Hickenlooper also talked about his ethics violations and the ensuing advertisements that have been aired attacking him. In June, Colorado’s Independent Ethics Commission ordered him to pay $2,750 for two illegal gifts he accepted during his time in office, one a ride on a private jet and the other for a Maserati limousine ride in Italy.

Hickenlooper called the violations “inadvertent, unintentional mistakes.” He also criticized the Colorado Republican Committee for spending $20 million on what he called “attack ads” that he believes misrepresent the situation.

He said he won’t run any such advertisements against Gardner out of principle, saying that such advertisements from either side of the political spectrum harm democracy.

“The attack ads are like Coke and Pepsi,” Hickenlooper said. “Coke hates Pepsi. Pepsi hates Coke. It’s as bad as the environmentalists and the oil and gas industry, which is another story. If Coke attacks Pepsi, Pepsi’s sales are coming down, absolutely. Then Pepsi would have no choice but to attack Coke. Coke sales would go down. You’d end up depressing the sales in the entire product category of soft drinks. We’re depressing the product category of democracy, and what happens when you do this many attack ads is, after the election, it’s hard for people to come together.”

Hickenlooper’s visit to Ramblebine came a day after he hosted a virtual conversation with breweries around Colorado to discuss economic recovery efforts for small businesses such as them. He spoke with brewery owners from Denver, Colorado Springs, Durango and Greeley.
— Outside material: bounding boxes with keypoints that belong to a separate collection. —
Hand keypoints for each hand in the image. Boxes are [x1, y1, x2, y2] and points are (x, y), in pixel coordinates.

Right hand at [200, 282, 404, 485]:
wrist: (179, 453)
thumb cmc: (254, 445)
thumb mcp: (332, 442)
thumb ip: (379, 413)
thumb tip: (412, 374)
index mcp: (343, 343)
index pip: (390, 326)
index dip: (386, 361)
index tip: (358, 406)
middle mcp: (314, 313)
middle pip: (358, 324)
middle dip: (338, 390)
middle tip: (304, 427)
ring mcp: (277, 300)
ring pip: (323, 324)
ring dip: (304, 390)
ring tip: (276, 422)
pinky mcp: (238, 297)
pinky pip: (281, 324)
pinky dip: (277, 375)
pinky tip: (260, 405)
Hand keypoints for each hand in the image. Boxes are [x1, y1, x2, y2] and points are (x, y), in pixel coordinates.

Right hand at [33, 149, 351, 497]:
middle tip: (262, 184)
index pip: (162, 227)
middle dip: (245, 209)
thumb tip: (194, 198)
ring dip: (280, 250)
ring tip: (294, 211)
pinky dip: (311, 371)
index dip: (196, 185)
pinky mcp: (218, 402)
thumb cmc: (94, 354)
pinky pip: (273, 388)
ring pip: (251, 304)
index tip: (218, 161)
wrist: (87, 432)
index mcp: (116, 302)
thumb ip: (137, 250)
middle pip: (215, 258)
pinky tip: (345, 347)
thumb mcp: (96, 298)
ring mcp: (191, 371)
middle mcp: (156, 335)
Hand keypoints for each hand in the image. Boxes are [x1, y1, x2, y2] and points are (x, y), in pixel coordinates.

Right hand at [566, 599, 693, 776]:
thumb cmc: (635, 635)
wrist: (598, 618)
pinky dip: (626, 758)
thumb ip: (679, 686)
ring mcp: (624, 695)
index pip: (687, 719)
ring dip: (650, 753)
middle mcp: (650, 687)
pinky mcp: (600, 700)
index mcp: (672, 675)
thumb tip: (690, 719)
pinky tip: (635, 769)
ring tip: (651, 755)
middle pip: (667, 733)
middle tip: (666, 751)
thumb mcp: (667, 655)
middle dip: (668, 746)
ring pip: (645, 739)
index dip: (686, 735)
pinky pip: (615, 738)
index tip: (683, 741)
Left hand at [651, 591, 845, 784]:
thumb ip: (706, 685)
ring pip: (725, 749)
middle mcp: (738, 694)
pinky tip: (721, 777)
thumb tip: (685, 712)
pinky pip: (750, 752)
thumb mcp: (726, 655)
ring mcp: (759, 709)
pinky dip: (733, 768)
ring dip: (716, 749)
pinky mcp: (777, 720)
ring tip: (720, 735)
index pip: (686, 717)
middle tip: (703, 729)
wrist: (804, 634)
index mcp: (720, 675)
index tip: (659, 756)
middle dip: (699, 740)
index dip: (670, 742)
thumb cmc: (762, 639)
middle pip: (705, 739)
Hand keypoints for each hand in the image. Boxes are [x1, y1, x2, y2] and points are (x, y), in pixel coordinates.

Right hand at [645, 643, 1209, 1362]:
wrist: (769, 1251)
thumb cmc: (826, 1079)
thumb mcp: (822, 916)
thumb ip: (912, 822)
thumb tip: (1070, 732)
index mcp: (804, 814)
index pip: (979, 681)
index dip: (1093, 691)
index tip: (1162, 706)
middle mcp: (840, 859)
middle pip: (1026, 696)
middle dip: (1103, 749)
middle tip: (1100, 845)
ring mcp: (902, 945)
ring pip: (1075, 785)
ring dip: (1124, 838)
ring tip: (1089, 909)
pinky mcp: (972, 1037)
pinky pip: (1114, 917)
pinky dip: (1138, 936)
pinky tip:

He gave himself the in-person opportunity to add Grand Junction to that list this weekend.

“Just like I did when I was governor, I try to be a fair witness for quick results, someone who doesn’t have a horse in the race, someone who’s going to go and listen to both sides and craft a fair compromise,” Hickenlooper said. “That’s what Washington should be doing. That’s why I want to go to Washington and change it.”